Fantastic piece of work by Nicole Forsgren, even if you haven’t heard of this book, you may have heard about the “DORA metrics” or “Accelerate metrics”. So simple, yet very powerful. Also, as a side note – there are 24 capabilities covered here, so there’s an awful lot more than the four metrics.

Building Evolutionary Architectures

Support Constant Change, 29 September 2017

Building Evolutionary Architectures

by Neal Ford, Rebecca Parsons, Patrick Kua

Modern Cloud is constantly evolving, so your architecture should work as well. The concept of an evolutionary architecture is the only way to build – it’s actually what you are using if you are deployed in the Public Cloud, but you may not realize it. This book will teach you the correct principles.

Threat Modeling

Designing for Security, 7 February 2014

Threat Modeling

by Adam Shostack

Security is job number one in the public cloud and it’s everyone’s job. Many developers don’t realize how much they don’t know about security. It doesn’t need to be scary and it’s not all cryptography. Threat Modeling is a relatively simple exercise that will help you identify your key threats – the mitigations to those threats can be easy or hard. Hint – let the Cloud Provider do as much security protection as possible, they are excellent at it – don’t roll your own.
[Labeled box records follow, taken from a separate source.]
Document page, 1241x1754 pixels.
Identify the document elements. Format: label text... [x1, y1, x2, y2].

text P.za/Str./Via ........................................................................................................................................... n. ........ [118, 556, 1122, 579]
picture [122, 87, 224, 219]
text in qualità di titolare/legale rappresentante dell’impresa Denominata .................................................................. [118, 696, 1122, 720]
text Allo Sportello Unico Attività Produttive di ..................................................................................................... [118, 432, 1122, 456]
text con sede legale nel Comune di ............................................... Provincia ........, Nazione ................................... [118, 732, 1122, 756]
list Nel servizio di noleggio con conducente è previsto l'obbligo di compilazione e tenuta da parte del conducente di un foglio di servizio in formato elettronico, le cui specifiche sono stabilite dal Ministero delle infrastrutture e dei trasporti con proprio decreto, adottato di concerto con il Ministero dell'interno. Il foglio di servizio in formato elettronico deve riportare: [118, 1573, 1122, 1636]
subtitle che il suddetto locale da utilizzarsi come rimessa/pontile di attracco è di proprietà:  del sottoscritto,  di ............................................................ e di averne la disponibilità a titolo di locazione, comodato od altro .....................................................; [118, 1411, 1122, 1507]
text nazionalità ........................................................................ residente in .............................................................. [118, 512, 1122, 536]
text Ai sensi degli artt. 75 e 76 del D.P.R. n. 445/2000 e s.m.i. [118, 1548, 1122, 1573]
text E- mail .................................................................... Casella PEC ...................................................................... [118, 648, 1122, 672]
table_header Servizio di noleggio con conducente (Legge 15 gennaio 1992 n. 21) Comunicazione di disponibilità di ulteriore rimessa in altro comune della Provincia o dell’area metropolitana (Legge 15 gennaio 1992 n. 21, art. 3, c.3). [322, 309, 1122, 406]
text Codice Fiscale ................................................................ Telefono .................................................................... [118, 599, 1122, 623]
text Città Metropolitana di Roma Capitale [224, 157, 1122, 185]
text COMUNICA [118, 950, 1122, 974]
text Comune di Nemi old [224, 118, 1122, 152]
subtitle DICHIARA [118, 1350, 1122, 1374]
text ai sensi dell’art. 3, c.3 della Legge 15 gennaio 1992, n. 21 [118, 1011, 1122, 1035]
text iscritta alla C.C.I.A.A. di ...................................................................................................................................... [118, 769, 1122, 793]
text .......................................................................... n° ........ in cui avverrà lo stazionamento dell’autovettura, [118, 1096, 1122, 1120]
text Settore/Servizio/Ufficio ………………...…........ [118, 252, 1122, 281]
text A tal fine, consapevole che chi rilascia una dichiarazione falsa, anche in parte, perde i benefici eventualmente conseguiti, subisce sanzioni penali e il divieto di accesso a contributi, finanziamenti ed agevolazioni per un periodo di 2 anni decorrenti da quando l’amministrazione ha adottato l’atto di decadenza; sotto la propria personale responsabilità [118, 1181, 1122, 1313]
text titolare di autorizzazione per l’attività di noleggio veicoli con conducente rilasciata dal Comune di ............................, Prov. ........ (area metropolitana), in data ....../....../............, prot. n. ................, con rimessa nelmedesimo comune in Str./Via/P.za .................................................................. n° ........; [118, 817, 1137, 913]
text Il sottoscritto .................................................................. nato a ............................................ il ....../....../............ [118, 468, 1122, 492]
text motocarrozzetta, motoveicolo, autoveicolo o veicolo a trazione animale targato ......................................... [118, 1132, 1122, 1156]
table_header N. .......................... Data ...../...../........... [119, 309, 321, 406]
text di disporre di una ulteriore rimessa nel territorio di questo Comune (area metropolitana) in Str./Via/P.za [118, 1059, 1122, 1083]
Implementing Domain-Driven Design

21 February 2013

Implementing Domain-Driven Design

by Vaughn Vernon

Finally, we have an old favorite Domain-Driven Design. The concept has been around for over fifteen years, but it’s a tough one and was very theoretical for a long time. Modern Cloud means bounded context, separation of concerns, and keeping a healthy blast radius (if one part of the system fails, the whole system won’t go down with it). DDD can help break your system up, it’s best if you start the design that way and map it to your business. Seems difficult at first, but will make everything that follows easier.